You perform specific movements on the good side — usually 5–10 repetitions per movement, sometimes more. The movements are gentle and never forced. After a set, the painful side is reassessed. Improvements are noted; protocol gets refined.
The therapist works with you until you have a small, personalized program that produces consistent improvement. They make sure you can perform the movements correctly without supervision.

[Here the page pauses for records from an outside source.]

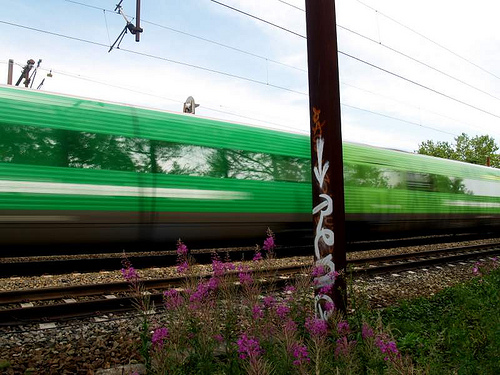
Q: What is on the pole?
A: An arrow with the word Reno.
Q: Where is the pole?
A: Near a railroad.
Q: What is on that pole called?
A: Graffitti.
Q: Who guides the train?
A: An engineer.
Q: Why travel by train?
A: Cheap and fast.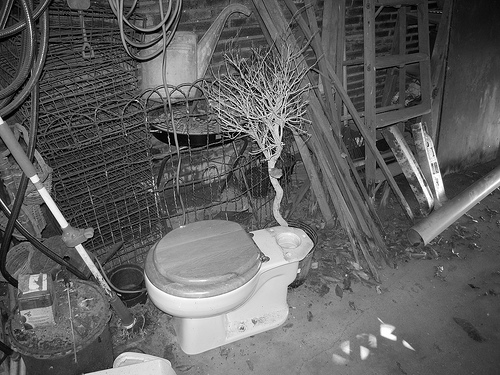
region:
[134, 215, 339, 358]
toilet with a wooden lid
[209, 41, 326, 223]
small tree without leaves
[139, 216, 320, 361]
discarded white toilet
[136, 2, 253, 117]
outside watering can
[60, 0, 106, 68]
small hanging shovel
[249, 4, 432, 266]
pile of thin wooden posts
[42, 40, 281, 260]
pile of metal fencing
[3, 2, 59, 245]
garden hose hanging on the wall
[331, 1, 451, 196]
metal ladder leaning against a wall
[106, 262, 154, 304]
small black plant pot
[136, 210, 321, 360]
toilet abandoned in an alley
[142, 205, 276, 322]
abandoned toilet has a very nice woodgrain lid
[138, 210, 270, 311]
this toilet lid is worth salvaging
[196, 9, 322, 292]
a poor sad potted tree abandoned in an alley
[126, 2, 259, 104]
a watering can in the alley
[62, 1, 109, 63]
this little shovel needs a little bucket to go with it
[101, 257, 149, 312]
empty pot for potted plants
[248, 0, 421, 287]
a stack of posts to help baby trees to stand upright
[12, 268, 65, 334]
this looks like a box of grass fertilizer or something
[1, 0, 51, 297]
kind of coiled hose in the alley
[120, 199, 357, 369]
an old toilet seat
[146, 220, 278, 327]
a wooden lid on toilet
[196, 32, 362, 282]
a tree in a pot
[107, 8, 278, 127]
a watering can above toilet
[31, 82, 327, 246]
fencing against the wall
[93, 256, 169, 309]
an empty black pot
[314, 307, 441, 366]
sunlight on the floor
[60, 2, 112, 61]
a small hanging shovel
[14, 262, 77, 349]
a box on a bucket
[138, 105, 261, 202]
an old black grill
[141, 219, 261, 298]
wooden toilet seat and lid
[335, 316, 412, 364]
sunlight on the ground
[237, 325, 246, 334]
bolt hole on the toilet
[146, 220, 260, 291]
the lid is closed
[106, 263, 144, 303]
empty black bucket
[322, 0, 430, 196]
ladder leaning against the wall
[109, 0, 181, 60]
loops of a cord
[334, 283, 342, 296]
leaf on the ground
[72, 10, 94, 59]
a shovel handle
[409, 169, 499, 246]
a pipe on the ground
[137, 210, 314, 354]
Broken toilet sitting outdoors.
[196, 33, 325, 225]
Dead tree outdoors next to wire fence.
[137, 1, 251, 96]
Old watering can covered in dirt.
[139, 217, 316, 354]
Wooden toilet seat on a broken toilet.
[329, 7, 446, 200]
Wooden ladder leaning on brick wall.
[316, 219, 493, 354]
Dry leaves scattered on dirty floor.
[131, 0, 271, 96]
Brick wall behind watering can.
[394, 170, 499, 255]
Pipe sitting on dirty floor.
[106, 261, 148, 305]
Black plastic flower pot.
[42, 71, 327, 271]
Wire fence behind broken toilet.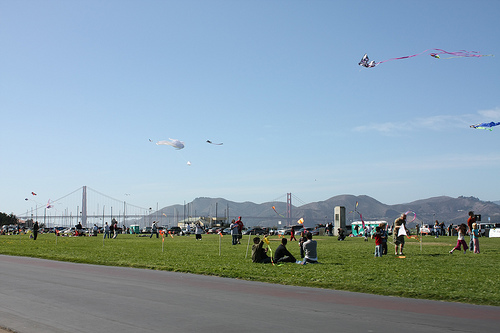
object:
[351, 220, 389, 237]
outhouses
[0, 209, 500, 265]
people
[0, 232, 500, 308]
grass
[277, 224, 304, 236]
vehicle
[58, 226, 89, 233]
vehicle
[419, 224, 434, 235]
vehicle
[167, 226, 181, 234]
vehicle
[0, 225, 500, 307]
field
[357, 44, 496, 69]
kite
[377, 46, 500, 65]
pink tails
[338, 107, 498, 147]
cloud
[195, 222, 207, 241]
person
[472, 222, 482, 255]
person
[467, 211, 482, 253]
person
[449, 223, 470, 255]
person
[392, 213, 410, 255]
person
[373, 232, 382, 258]
person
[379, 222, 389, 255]
person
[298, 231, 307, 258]
person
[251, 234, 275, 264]
person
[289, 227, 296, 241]
person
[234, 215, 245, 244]
person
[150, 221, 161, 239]
person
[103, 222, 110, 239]
person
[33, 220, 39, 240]
person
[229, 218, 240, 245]
person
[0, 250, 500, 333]
road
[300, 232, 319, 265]
person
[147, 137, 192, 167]
kite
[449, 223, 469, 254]
girl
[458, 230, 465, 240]
white top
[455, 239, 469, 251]
burgundy capris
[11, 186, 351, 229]
bridge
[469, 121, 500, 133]
kite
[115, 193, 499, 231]
mountains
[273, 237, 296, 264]
person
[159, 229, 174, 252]
flag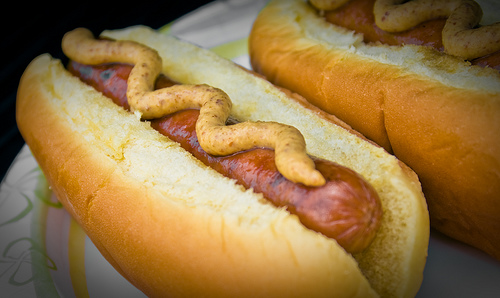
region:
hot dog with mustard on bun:
[16, 21, 431, 296]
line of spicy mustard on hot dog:
[57, 25, 322, 181]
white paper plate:
[2, 0, 494, 292]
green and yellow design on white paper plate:
[3, 206, 94, 294]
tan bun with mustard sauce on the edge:
[31, 80, 144, 213]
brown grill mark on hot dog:
[256, 165, 328, 199]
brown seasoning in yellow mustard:
[134, 58, 154, 83]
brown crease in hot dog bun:
[369, 89, 414, 152]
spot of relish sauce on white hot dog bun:
[412, 41, 468, 85]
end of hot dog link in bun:
[326, 181, 392, 253]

You go home with the protocol. When pain or tightness flares, you run the movements. The flare-up resolves — or, when it doesn’t, you have new information for your next clinic visit.
Sessions typically run 30–45 minutes. Most patients have a working personal program within 2–4 sessions.
Who TMR is best suited for
Busy schedules, rural locations, travel-heavy work, mobility limitations — TMR meets you where you are.
Old injuries that re-emerge, chronic conditions with episodic patterns, postural pain that builds up after long days of sitting — TMR gives you a tool you can deploy when you need it.
Pre-game tightness, mid-tournament flare-ups, post-training recovery. TMR is genuinely portable, takes minutes, and doesn't require equipment.
The technique is gentle and doesn't require strength or flexibility to start. It builds independence rather than reliance.
During the phase when active range work is needed and the operated side is too sensitive for direct work, TMR provides a way to move forward without provoking the surgical site.